Le Code de la route prévoit le retrait temporaire du permis uniquement si vous commettez une autre infraction pendant que vous téléphonez en dehors des départements concernés.
Quels sont les quatre nouveaux départements concernés ?
8 départements appliquent déjà la suspension de permis pour téléphone au volant :
Quatre nouveaux départements viennent tout juste de s’ajouter à la liste : l’Eure-et-Loir, l’Indre-et-Loire, la Haute-Loire et l’Yonne.
Eure-et-Loir : une suspension immédiate dès le contrôle
La suspension de permis pour téléphone au volant est effective depuis le 3 juillet en Eure-et-Loir. Le préfet a fixé la durée à :
- 1 mois en cas de première infraction ;
- 2 mois en cas de récidive.
Alors que certains départements soumettent la suspension à la discrétion du préfet, en Eure-et-Loir, elle est immédiate. Les forces de l’ordre retiennent le permis lors du contrôle. Le conducteur ne peut pas reprendre le volant et doit laisser son véhicule à une autre personne autorisée à conduire.
Indre-et-Loire : des sanctions renforcées pour certains conducteurs
Depuis le 24 juillet 2026, le préfet d’Indre-et-Loire peut lui aussi suspendre le permis des conducteurs surpris téléphone en main.
La durée de la sanction est fixée à un mois lors d’une première infraction. Elle peut toutefois atteindre deux mois :
- En cas de récidive ;
- Pour les titulaires d’un permis probatoire ;
- Pour les professionnels de la route.
Le préfet a prévu une sanction plus sévère pour des catégories d’automobilistes, considérées comme particulièrement exposées aux risques routiers. En effet, les 18-24 ans représentent 17 % des tués sur la route alors qu’ils comptent pour seulement 8 % de la population, selon la Sécurité routière. Pour les chauffeurs de taxi et de VTC, qui parcourent en moyenne entre 60 000 et 100 000 km par an, le taux d’accidentalité serait 2,3 fois plus élevé que la moyenne nationale.
Haute-Loire : jusqu’à six mois de suspension
La Haute-Loire applique également ce dispositif depuis le 1er août 2026. Les conducteurs contrôlés téléphone en main encourent une suspension administrative de permis comprise entre quinze jours et six mois.

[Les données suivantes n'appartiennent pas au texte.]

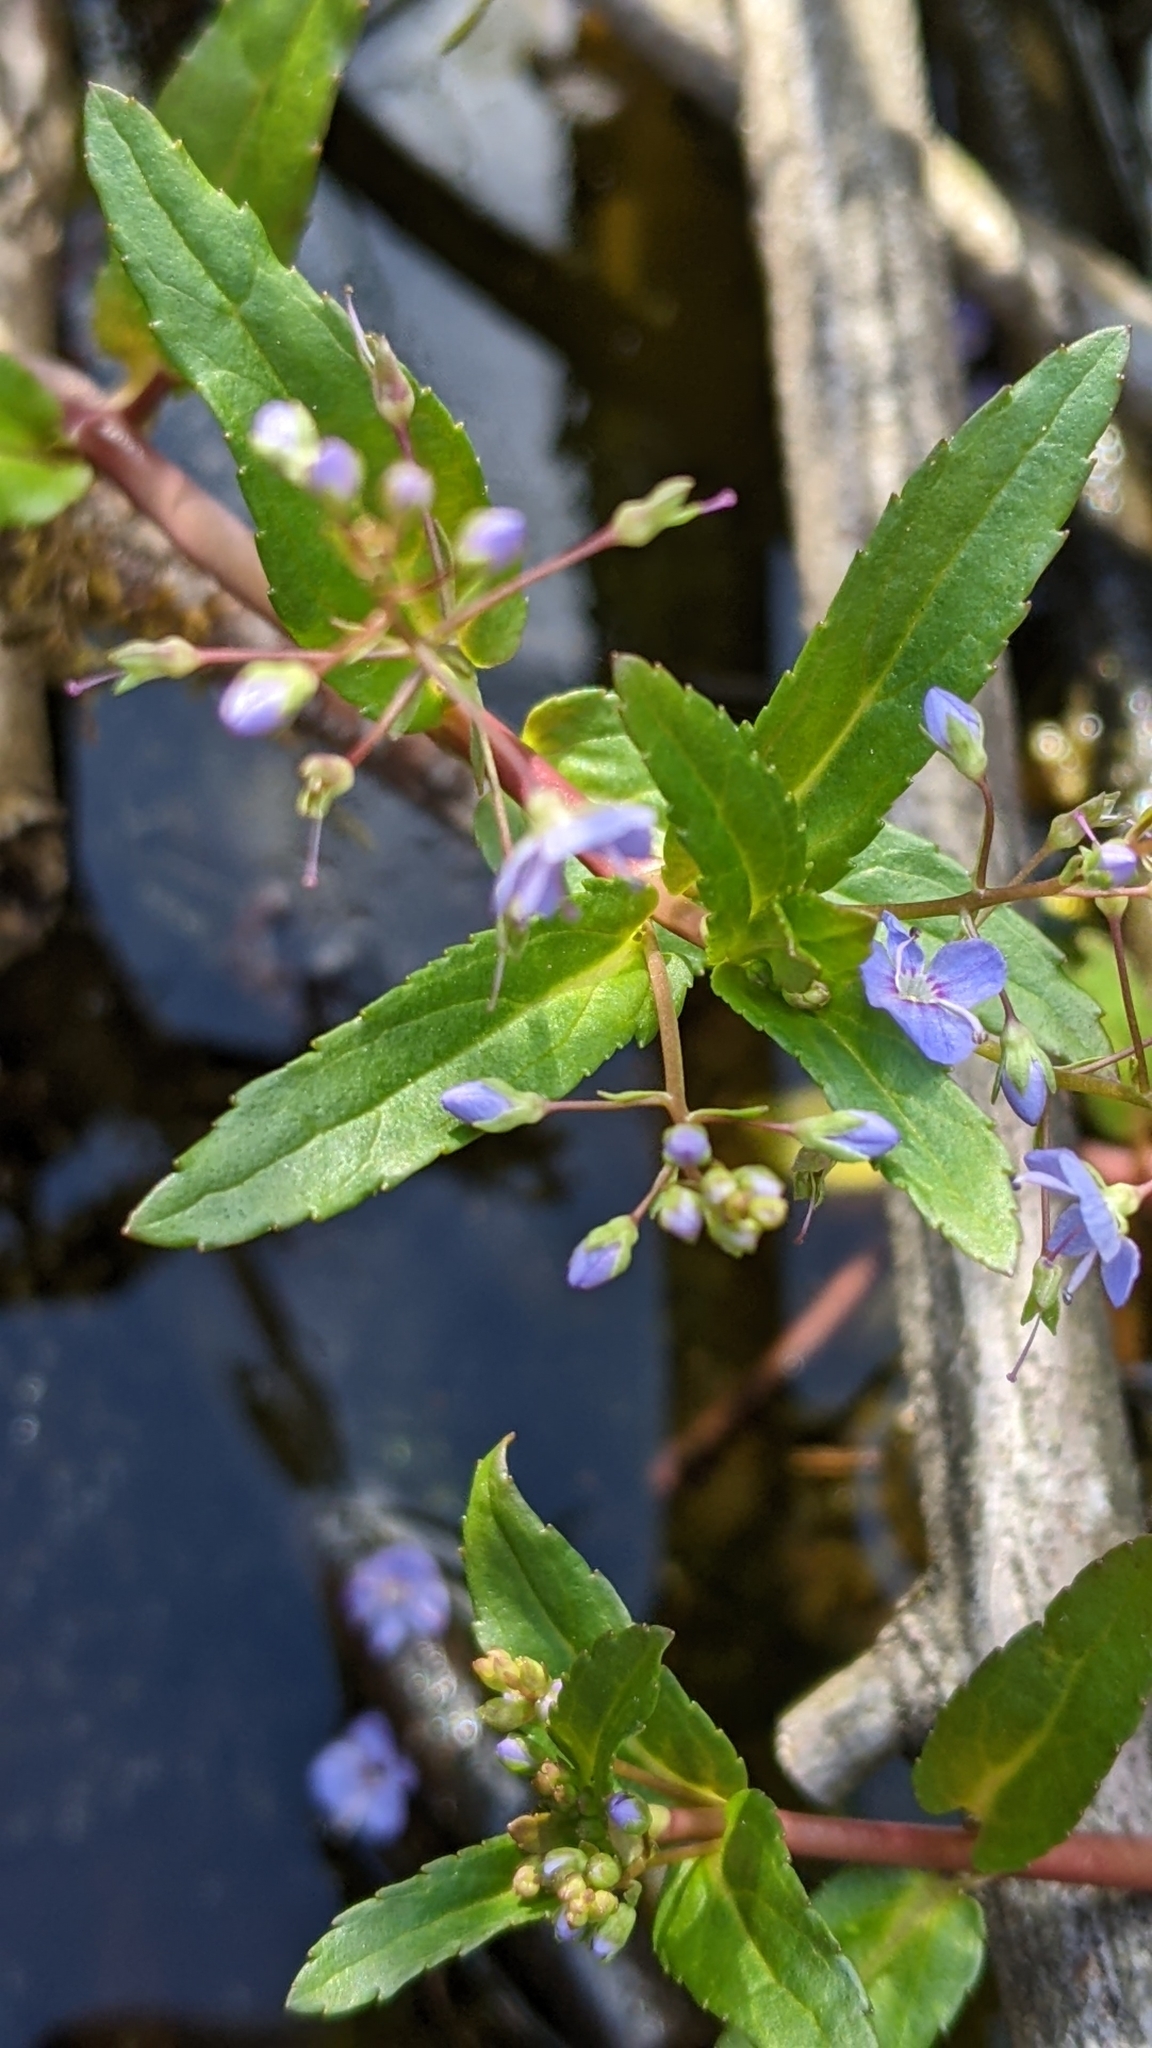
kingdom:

Le préfet Yvan Cordier a annoncé la mesure dès le mois de juin. Après plusieurs semaines consacrées à l’information des automobilistes, les premiers retraits temporaires sont aujourd’hui effectifs.
Ce n’est pas la première fois que le département de la Haute-Loire recourt à la suspension administrative de permis pour renforcer la sécurité routière. Elle est déjà utilisée, en lien avec le procureur de la République, pour les grands excès de vitesse. Selon Yvan Cordier, il s’agit d’« un instrument très efficace pour lutter contre les grands excès de vitesse » : une logique désormais étendue au téléphone au volant.
Yonne : jusqu’à 2 mois de suspension
L’Yonne applique elle aussi cette mesure depuis le 1er août 2026. Tout conducteur contrôlé téléphone en main encourt aujourd’hui :
- Un mois de suspension en cas de première infraction ;
- Deux mois de suspension en cas de récidive.
Une mesure qui pourrait potentiellement coûter leur permis à des milliers d’automobilistes. 3 100 personnes ont été verbalisées pour avoir utilisé leur téléphone au volant dans le département en 2025 et 3 400 en 2024.
Suspension de permis pour téléphone au volant : vers une sanction nationale ?
Plusieurs représentants du gouvernement, comme la ministre déléguée auprès du ministre de l’Intérieur, chargée de la Citoyenneté, Marie-Pierre Vedrenne, ont exprimé publiquement leur soutien à la mesure.
Pour autant, aucun projet de loi ne prévoit aujourd’hui de généraliser la suspension administrative à l’ensemble du territoire. Ni le gouvernement, ni l’Assemblée nationale, ni le Sénat n’ont engagé de réforme en ce sens. La loi RIPOST, récemment adoptée et qui renforce les sanctions pour plusieurs infractions routières, ne contient d’ailleurs aucune disposition à ce sujet.
Mais on assiste progressivement à une nationalisation de fait. De plus en plus de préfets suspendent le permis, pour des durées variables, lorsqu’un conducteur téléphone au volant. Et cela devrait continuer. Le représentant de l’État dans la Drôme a déjà annoncé vouloir appliquer la mesure à la rentrée.